Un enfant, le premier enfant, est toujours le plus jeune. Il est en tout cas plus que sa mère. Ce corps de bébé n’a pas la motricité suffisante pour posséder un corps-langage. Son corps balbutie. Le corps-langage acquis, maîtrisé par les plus vieux devient un exemple à mimer, magnétiser, manipuler, maintenir.
Le corps apprend le langage des autres corps.
Ce corps-langage est ni oral ni écrit. Il est oralité signifiée. Le signe capte l’information et la fait circuler. Le corps capte ces informations. Tout le corps contribue à cette culture.
Dans la nature, l’animal joue de cette flexibilité corporelle. Le système de communication animale englobe la couleur, la musique, la danse, le mime, l’imitation, l’odeur, la position et la chromatique des couleurs —signe.
Tout est en permanence signifié par tout partout. Le corps-langage se suffit à lui-même. La pratique expérimentale de ce corps-langage conduit culturellement (et donc naturellement ici) au langage parlé et à l’écriture. L’un et l’autre complète le corps-langage. Cet apprentissage pragmatique suit un programme pédagogique. L’ADN lui-même, sur une longue durée.
Mais pourquoi réunir les forces vives pour concentrer leur action ? Pourquoi insister sur la fonction de communication d’informations ?
C’est que déjà l’espoir d’une culture embryonnaire répète déjà encore : communisme.
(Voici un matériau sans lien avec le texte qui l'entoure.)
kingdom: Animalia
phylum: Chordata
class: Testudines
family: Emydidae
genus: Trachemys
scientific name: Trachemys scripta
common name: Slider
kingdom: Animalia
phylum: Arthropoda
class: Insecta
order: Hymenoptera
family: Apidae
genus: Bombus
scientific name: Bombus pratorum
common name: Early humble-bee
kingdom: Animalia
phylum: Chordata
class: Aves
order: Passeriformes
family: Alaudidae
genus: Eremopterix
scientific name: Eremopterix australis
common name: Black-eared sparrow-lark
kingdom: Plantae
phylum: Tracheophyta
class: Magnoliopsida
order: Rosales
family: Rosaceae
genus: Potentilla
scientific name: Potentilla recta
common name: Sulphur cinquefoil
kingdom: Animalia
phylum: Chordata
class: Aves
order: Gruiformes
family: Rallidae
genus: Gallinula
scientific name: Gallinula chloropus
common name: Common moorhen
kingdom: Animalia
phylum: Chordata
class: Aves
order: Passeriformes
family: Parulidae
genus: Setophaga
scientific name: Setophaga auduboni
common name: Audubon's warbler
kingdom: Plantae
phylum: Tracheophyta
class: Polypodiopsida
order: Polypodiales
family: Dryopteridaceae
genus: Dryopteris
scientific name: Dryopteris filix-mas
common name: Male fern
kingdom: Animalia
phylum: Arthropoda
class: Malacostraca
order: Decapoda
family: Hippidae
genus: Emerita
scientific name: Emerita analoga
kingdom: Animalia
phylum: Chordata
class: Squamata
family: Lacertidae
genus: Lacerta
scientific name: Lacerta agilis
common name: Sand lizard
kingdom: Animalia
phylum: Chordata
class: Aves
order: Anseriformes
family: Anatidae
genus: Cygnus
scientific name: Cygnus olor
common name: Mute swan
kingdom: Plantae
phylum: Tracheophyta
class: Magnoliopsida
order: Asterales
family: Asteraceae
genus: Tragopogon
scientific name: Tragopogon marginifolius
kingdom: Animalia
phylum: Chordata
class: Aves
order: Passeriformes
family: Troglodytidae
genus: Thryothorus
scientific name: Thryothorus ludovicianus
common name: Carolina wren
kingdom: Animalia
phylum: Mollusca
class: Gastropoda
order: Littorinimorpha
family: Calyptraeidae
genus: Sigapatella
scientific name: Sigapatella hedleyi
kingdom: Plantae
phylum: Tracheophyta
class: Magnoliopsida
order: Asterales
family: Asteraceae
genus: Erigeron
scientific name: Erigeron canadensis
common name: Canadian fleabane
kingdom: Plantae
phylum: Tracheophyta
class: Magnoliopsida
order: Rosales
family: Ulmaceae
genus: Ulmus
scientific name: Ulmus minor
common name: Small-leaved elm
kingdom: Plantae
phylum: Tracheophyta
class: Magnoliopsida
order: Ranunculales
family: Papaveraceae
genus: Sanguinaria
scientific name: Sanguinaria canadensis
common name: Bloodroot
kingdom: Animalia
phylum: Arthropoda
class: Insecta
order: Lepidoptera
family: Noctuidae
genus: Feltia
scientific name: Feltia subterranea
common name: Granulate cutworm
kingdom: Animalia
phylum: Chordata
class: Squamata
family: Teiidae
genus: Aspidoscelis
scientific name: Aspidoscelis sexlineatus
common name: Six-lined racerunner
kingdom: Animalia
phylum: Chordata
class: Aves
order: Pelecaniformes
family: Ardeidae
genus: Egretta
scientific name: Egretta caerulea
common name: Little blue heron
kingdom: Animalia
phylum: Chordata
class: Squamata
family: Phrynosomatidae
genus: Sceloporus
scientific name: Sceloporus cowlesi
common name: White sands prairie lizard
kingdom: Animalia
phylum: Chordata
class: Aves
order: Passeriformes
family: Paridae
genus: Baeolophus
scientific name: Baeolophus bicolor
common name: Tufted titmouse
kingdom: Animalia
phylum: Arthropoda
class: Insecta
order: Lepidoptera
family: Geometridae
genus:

Mettre en commun. Communication. Cette retentissante évidence éclate dans sa naïveté. Le communisme ici, le premier communisme de la U-caverne est imposé. De toute façon, il n’y a pas d’autres règles sociales. Le mode de production écologique et poétique est le seul à être seul, le premier de tous les autres modes de production, à venir, estampillés ceux-là d’un H, pour homme.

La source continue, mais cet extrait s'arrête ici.